# California general electrician test



## unionelec (Jan 12, 2014)

Does an IBEW Journeyman card allow you to sit for the test?


----------



## HARRY304E (Sep 15, 2010)

unionelec said:


> Does an IBEW Journeyman card allow you to sit for the test?



You should call them and ask.....
https://www.dir.ca.gov/dlse/ecu/ElectricalTrade.html



.


----------



## Bkessler (Feb 14, 2007)

As long as you worked 8000 hours and sign the affidavit.


----------



## Phatstax (Feb 16, 2014)

Does anyone have any good study material for the Cali test? I know at one point several locals where dispersing DVDs and practice tests.


----------



## Chrisibew440 (Sep 13, 2013)

I've never heard of any affidavit or such thing. I'm pretty sure all electricians in the state need to have a state license including helpers unless your in an apprenticeship. Just take the test. Or call a local hall and ask.


----------



## Going_Commando (Oct 1, 2011)

Phatstax said:


> Does anyone have any good study material for the Cali test? I know at one point several locals where dispersing DVDs and practice tests.


It's called the 2008 NEC. The general electrician test is straight code questions with no math involved. If you can use the index of the code book you'll be all set.


----------



## Phatstax (Feb 16, 2014)

Thanks for the info. I thought some Cali hands had told me they adopted 2011 recently, but I have not been in touch with the state yet, still waiting to see something besides solar work breaking on the west coast. Hoping a couple of big jobs let soon to start clearing the books out a little.


----------



## Chrisibew440 (Sep 13, 2013)

Phatstax said:


> Thanks for the info. I thought some Cali hands had told me they adopted 2011 recently, but I have not been in touch with the state yet, still waiting to see something besides solar work breaking on the west coast. Hoping a couple of big jobs let soon to start clearing the books out a little.


They have adopted the 11. That's the word at my training center.


----------



## pete87 (Oct 22, 2012)

unionelec said:


> Does an IBEW Journeyman card allow you to sit for the test?


I would imagine a IBEW Card , is proof of 8,000 Hrs . and schooling . I thought 
that is accepted everywhere for a Journeyman Card . If I remember there are
2 classes of electrician journeyman card . Best take the best one and find out
what year code book the test will be based on . 

All based on the Code Book . You will have one for the Test .





Pete


----------

▸ **Data provided**
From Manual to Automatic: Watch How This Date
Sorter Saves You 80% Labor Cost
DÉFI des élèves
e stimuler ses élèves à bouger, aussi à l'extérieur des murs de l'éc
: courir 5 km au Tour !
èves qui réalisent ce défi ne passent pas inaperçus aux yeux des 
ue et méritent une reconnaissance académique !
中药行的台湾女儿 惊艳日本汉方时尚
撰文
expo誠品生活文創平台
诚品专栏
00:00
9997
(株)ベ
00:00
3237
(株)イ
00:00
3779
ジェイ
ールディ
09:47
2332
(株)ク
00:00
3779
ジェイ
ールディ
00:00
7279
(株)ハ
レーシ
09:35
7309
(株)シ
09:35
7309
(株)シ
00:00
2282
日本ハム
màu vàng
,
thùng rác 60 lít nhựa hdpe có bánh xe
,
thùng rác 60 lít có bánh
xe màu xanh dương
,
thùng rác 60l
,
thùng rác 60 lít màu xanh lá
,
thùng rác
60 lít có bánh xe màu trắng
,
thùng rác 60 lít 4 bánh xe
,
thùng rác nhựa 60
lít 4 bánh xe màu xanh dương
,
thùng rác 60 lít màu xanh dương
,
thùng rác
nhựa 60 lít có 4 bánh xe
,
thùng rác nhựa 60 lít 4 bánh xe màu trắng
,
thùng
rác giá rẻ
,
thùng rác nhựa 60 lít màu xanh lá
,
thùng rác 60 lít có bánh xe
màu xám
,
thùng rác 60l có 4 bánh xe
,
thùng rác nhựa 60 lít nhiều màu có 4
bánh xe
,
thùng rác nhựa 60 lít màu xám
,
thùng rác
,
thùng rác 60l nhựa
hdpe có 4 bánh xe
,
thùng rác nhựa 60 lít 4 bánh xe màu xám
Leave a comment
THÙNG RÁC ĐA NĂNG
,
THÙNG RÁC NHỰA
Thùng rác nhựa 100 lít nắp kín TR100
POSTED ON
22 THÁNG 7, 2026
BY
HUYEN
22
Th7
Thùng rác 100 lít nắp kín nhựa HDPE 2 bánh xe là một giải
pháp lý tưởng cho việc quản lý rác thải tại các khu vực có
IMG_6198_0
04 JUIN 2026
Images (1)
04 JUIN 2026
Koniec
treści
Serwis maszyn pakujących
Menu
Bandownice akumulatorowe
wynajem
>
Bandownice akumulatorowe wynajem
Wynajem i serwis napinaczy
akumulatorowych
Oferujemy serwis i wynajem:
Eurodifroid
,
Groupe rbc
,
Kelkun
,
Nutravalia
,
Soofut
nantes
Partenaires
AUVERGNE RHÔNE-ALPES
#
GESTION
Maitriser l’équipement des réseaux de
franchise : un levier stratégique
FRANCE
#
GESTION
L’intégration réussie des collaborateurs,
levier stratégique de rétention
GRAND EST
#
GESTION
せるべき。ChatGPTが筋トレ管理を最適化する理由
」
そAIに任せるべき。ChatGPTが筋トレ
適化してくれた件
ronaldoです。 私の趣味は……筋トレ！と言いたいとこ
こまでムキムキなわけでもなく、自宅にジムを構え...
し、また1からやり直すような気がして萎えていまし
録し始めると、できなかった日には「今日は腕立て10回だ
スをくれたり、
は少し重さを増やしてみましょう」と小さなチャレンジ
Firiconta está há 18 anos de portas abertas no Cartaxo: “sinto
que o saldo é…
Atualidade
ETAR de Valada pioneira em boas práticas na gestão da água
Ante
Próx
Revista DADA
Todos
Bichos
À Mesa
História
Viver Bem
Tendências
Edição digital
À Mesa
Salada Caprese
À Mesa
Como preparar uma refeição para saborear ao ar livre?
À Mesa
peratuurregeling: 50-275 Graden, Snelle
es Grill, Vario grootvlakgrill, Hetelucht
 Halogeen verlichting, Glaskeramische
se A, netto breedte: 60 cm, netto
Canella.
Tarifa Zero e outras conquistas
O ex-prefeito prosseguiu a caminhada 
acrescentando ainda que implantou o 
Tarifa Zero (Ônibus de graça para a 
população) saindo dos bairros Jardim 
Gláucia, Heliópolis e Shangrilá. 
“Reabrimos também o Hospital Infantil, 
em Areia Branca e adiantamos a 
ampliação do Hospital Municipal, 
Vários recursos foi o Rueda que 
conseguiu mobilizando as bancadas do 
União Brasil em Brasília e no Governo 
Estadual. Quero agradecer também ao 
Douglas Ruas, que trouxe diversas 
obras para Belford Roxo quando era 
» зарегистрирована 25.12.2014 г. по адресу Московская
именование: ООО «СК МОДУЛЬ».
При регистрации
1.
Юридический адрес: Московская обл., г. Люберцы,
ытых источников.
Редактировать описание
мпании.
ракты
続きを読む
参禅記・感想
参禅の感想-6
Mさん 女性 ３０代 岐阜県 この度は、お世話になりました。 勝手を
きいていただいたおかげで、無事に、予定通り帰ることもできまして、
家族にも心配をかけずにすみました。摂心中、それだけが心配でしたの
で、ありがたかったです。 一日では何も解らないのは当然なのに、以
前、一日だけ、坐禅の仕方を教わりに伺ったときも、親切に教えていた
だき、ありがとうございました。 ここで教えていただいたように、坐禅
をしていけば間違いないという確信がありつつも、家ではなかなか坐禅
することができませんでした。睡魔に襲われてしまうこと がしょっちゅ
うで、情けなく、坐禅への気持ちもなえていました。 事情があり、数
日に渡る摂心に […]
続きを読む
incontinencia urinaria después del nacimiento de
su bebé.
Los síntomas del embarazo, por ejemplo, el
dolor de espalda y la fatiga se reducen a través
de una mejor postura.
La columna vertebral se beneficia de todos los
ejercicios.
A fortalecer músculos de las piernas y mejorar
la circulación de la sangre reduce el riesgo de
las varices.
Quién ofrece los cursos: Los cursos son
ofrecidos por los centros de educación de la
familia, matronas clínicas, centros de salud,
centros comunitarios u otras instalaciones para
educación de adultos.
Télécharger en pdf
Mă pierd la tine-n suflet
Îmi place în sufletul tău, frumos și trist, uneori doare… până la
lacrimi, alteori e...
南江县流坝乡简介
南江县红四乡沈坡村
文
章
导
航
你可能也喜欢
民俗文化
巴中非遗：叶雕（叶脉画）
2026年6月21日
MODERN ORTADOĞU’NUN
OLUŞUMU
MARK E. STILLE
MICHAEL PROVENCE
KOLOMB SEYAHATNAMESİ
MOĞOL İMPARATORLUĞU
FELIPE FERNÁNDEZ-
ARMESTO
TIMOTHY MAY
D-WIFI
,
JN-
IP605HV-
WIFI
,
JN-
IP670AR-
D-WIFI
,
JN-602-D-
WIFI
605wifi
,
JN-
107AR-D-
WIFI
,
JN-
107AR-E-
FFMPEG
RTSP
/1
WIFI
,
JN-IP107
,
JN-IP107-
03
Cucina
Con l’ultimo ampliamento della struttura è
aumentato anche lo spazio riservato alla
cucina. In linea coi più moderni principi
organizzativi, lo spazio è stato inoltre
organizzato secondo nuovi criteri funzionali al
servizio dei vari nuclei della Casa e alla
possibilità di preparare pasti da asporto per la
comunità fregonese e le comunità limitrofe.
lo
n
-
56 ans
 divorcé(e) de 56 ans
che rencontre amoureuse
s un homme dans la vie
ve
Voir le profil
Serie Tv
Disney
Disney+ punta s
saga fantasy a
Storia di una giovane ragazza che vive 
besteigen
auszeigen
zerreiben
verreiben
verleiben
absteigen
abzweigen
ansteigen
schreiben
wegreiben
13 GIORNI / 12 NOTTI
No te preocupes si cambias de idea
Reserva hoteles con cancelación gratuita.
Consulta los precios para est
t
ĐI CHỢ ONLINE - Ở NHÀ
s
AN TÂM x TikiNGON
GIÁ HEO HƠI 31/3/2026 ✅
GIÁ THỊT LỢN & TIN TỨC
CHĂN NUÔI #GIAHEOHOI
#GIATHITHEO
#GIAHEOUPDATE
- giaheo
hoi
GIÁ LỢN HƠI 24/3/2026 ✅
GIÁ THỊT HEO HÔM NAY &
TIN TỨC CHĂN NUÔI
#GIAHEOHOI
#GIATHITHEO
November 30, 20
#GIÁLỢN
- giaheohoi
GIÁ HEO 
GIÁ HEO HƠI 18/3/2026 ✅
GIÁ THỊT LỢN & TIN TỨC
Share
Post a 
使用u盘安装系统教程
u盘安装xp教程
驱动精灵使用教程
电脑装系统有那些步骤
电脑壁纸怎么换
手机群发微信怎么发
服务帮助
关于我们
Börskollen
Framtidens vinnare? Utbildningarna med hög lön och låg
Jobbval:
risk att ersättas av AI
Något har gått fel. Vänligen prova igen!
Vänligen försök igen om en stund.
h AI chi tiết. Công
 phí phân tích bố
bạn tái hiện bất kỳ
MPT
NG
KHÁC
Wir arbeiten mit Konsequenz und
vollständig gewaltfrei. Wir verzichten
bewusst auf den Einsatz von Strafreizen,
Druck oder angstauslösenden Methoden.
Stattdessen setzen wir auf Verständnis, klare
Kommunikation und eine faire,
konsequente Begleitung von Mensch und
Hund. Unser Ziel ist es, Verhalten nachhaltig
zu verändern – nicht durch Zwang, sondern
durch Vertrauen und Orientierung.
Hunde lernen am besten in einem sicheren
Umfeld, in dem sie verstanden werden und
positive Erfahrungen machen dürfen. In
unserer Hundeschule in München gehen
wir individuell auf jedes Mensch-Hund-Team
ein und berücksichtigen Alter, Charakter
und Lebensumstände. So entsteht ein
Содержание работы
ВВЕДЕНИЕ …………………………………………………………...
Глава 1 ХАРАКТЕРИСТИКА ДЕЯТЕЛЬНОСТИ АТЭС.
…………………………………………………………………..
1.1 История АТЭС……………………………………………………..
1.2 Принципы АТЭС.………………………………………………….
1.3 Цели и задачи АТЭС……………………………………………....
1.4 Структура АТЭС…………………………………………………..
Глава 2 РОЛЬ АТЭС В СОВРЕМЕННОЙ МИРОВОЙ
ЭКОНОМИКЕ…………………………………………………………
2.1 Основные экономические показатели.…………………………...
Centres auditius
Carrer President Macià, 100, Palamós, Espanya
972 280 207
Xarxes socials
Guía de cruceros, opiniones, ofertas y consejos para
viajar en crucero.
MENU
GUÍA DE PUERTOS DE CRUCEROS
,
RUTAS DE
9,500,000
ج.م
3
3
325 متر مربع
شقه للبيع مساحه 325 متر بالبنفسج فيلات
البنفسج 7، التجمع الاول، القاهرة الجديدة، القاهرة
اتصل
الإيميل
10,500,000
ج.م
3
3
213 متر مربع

▸ **Exercise**
Duplicate the stretch of the electrician test thread that begins at the words "## pete87 (Oct" and stops after "be based on .".

▸ **Answer to the problem**
## pete87 (Oct 22, 2012)

unionelec said:


> Does an IBEW Journeyman card allow you to sit for the test?


I would imagine a IBEW Card , is proof of 8,000 Hrs . and schooling . I thought 
that is accepted everywhere for a Journeyman Card . If I remember there are
2 classes of electrician journeyman card . Best take the best one and find out
what year code book the test will be based on .